▶ **What the task asks**
Write out the records once more, exactly, and keep any image out.

Records drawn from a dataset

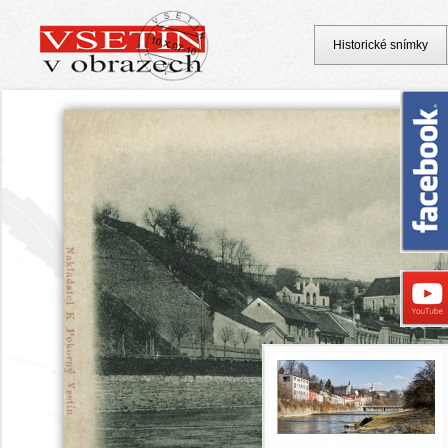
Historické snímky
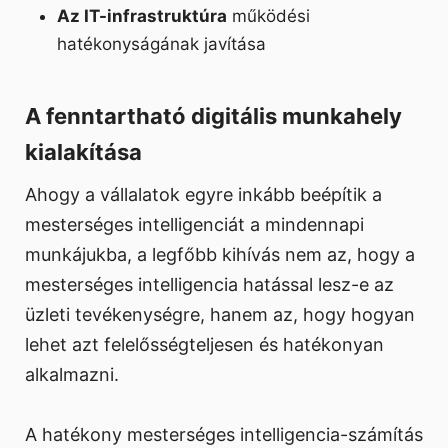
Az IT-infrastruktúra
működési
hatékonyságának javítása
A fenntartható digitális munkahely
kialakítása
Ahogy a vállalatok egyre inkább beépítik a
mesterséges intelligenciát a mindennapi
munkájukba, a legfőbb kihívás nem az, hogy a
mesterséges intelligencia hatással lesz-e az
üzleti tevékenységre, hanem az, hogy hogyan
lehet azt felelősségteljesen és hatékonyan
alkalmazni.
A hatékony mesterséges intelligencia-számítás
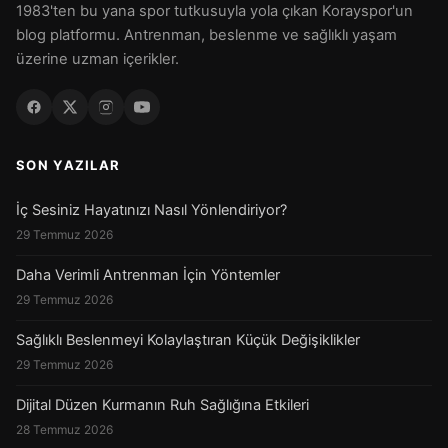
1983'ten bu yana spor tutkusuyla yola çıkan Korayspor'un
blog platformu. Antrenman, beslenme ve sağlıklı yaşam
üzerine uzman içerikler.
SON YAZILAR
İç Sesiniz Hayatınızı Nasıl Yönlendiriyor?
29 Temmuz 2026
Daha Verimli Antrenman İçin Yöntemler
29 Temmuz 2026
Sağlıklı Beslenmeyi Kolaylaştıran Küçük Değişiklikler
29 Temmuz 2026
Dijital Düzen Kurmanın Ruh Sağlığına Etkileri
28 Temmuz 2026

▶ **Output of the task**
Historické snímky
Az IT-infrastruktúra
működési
hatékonyságának javítása
A fenntartható digitális munkahely
kialakítása
Ahogy a vállalatok egyre inkább beépítik a
mesterséges intelligenciát a mindennapi
munkájukba, a legfőbb kihívás nem az, hogy a
mesterséges intelligencia hatással lesz-e az
üzleti tevékenységre, hanem az, hogy hogyan
lehet azt felelősségteljesen és hatékonyan
alkalmazni.
A hatékony mesterséges intelligencia-számítás
1983'ten bu yana spor tutkusuyla yola çıkan Korayspor'un
blog platformu. Antrenman, beslenme ve sağlıklı yaşam
üzerine uzman içerikler.
SON YAZILAR
İç Sesiniz Hayatınızı Nasıl Yönlendiriyor?
29 Temmuz 2026
Daha Verimli Antrenman İçin Yöntemler
29 Temmuz 2026
Sağlıklı Beslenmeyi Kolaylaştıran Küçük Değişiklikler
29 Temmuz 2026
Dijital Düzen Kurmanın Ruh Sağlığına Etkileri
28 Temmuz 2026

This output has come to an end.